▸ **Arahan Singkat A**
Tulis kembali bagian petikan tentang pengalaman bekerja di beberapa media, mulai dari "Di Banda Aceh, melibatkan" sampai dengan "beberapa menjadi PNS.", dan ganti "wartawan" dengan "jurnalis".
___ Petikan Teks ___
WAKTU itu, saya bekerja untuk beberapa media sekaligus. Dua terbitan Jakarta dan satu media lokal yang berkantor di Banda Aceh.
Yang satu di Jakarta, majalah dengan segmen pembaca muslim. Media kedua, berbentuk tabloid. Tampilannya sangat menarik, elegan, dengan cover yang dominan warna kuning.
Di Banda Aceh, melibatkan sejumlah tokoh penting, saya ikut mengelola tabloid baru. Beberapa tim yang pernah tergabung ke dalam manajemen Redaksi, sudah menjadi orang; ada yang meneruskan profesi sebagai wartawan di media lain, menjadi aktifis LSM, dan beberapa menjadi PNS.
Tabloid itu bernama Karisma. Kami-lah satu-satunya media, waktu itu, yang pertama sekali melakukan wawancara langsung dengan Wali Nanggroe, Paduka yang Mulia Hasan Tiro, yang waktu itu, bermukim di Stockholm, Swedia.
___ Entri Masukan ___
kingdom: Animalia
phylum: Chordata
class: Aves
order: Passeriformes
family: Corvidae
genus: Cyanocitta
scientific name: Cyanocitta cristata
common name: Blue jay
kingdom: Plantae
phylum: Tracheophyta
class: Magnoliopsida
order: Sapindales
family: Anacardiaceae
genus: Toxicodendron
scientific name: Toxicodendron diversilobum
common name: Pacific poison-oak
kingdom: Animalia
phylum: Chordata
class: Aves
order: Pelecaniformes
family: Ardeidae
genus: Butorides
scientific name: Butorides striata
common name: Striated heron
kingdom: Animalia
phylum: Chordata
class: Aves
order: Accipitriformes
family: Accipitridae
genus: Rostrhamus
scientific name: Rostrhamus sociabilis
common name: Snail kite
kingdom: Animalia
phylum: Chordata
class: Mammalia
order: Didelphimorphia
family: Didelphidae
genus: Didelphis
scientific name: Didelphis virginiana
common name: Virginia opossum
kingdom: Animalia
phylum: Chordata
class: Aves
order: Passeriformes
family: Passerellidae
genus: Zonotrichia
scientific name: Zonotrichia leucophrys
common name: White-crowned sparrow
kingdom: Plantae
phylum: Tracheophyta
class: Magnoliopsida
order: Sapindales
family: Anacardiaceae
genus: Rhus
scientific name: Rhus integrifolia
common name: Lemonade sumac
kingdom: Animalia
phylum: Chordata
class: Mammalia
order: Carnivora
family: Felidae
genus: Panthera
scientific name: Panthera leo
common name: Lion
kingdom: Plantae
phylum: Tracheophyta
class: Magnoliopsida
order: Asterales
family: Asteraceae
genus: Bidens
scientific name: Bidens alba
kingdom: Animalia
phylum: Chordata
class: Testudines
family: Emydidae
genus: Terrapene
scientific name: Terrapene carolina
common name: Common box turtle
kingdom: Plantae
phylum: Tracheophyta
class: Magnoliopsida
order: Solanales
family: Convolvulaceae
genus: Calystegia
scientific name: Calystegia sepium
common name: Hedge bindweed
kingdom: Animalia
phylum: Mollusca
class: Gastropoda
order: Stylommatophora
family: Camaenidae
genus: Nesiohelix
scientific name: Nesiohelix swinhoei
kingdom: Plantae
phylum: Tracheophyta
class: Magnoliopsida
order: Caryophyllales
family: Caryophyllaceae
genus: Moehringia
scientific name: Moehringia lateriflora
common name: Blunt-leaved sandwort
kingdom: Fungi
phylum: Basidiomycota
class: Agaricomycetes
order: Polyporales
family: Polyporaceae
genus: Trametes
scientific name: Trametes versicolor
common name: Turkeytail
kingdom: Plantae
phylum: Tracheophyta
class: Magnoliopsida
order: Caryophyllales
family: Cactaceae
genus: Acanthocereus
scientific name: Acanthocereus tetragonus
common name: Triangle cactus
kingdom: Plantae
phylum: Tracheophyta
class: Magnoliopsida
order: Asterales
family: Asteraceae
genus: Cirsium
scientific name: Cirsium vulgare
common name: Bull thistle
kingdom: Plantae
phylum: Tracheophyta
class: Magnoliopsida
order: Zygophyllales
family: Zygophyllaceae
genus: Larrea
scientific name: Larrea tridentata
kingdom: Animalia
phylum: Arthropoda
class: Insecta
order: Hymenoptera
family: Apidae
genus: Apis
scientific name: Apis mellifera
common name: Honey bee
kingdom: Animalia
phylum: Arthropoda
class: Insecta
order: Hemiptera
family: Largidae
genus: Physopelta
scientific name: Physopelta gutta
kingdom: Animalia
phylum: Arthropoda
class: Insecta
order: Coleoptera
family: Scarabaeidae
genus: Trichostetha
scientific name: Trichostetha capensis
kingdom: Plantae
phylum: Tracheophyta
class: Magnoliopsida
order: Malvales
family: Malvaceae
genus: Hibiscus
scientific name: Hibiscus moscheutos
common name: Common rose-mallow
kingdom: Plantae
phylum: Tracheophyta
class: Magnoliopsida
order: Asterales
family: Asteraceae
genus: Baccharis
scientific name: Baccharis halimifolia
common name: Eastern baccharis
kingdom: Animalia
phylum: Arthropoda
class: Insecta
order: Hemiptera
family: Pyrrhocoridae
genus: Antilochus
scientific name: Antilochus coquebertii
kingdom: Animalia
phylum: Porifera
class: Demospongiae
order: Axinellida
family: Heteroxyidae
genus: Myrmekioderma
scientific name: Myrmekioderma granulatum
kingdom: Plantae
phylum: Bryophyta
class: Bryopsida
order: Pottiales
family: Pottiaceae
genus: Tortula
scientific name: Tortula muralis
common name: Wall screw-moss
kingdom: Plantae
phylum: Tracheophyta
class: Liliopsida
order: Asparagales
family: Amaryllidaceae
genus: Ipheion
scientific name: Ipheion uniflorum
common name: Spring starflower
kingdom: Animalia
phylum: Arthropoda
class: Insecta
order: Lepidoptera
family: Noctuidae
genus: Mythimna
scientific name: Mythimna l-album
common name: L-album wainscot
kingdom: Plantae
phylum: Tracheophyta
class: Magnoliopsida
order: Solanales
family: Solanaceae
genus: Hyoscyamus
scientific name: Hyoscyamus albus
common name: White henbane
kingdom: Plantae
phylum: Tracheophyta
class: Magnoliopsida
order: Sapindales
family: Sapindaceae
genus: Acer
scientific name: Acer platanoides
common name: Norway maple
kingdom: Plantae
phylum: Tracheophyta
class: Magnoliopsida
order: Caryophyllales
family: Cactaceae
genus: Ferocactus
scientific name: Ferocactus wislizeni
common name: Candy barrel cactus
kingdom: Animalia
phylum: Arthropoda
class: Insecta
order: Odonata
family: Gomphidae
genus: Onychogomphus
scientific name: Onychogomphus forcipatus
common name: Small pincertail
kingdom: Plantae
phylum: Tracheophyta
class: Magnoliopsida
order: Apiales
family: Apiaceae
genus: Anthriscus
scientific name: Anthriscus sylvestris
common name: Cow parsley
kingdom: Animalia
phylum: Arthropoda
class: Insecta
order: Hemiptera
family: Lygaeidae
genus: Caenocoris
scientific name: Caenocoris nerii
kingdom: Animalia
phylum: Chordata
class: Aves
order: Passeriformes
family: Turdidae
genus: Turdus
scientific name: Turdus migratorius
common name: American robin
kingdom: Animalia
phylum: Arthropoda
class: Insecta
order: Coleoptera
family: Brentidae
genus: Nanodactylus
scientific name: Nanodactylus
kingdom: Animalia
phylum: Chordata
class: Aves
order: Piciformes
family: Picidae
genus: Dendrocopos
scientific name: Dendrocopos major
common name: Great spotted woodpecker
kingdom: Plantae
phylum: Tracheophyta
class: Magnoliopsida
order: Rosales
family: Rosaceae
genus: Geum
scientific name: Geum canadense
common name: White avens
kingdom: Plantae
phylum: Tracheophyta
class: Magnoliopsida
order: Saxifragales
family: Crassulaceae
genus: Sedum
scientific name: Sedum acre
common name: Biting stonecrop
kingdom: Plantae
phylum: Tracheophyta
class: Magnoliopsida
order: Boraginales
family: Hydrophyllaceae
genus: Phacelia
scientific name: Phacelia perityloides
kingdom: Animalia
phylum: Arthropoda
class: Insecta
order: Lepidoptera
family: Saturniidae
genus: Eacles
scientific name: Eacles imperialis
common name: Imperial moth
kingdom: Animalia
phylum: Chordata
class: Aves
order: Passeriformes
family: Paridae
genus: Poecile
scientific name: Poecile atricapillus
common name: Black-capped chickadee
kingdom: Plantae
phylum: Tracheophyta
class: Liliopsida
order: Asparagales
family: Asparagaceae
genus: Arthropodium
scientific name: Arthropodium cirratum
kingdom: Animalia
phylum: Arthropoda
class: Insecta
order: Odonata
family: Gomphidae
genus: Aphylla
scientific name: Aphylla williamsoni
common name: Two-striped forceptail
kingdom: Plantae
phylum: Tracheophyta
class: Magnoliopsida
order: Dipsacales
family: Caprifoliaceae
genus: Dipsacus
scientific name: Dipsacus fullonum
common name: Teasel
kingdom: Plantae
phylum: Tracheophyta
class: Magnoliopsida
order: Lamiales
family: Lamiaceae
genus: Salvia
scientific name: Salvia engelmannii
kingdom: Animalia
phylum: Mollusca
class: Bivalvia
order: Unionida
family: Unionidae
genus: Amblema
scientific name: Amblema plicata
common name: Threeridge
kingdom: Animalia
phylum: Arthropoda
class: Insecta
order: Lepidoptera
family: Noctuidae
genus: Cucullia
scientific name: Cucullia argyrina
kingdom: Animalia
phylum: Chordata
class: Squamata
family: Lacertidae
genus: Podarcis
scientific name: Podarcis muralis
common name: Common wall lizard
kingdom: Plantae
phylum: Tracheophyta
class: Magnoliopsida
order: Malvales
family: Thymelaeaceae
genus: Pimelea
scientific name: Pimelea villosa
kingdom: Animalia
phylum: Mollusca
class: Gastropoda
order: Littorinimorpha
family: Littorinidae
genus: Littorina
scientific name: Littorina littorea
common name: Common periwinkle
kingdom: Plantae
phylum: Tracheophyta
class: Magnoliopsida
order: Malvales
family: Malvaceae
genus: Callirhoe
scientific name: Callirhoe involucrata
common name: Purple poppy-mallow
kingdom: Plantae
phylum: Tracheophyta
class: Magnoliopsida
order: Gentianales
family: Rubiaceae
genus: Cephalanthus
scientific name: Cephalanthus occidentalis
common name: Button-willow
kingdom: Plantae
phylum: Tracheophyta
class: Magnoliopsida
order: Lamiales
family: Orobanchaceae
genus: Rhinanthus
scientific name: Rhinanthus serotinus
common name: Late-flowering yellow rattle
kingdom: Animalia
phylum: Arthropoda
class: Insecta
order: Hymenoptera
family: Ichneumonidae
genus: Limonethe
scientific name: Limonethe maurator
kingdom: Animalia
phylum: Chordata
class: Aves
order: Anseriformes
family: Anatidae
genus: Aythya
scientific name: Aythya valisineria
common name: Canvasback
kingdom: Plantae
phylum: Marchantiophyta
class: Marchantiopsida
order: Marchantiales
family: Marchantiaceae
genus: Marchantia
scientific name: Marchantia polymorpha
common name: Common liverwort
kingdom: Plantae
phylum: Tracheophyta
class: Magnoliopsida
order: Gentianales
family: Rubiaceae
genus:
___
▸ **Arahan Singkat B**
Salin ulang tanpa perubahan baris-baris pada entri, mulai dari baris yang memuat "scientific name: Callirhoe involucrata" sampai dengan baris yang memuat "common name: Late-flowering yellow rattle".

▸ **Jawaban Lengkap A**
Di Banda Aceh, melibatkan sejumlah tokoh penting, saya ikut mengelola tabloid baru. Beberapa tim yang pernah tergabung ke dalam manajemen Redaksi, sudah menjadi orang; ada yang meneruskan profesi sebagai jurnalis di media lain, menjadi aktifis LSM, dan beberapa menjadi PNS.

▸ **Jawaban Lengkap B**
scientific name: Callirhoe involucrata
common name: Purple poppy-mallow
kingdom: Plantae
phylum: Tracheophyta
class: Magnoliopsida
order: Gentianales
family: Rubiaceae
genus: Cephalanthus
scientific name: Cephalanthus occidentalis
common name: Button-willow
kingdom: Plantae
phylum: Tracheophyta
class: Magnoliopsida
order: Lamiales
family: Orobanchaceae
genus: Rhinanthus
scientific name: Rhinanthus serotinus
common name: Late-flowering yellow rattle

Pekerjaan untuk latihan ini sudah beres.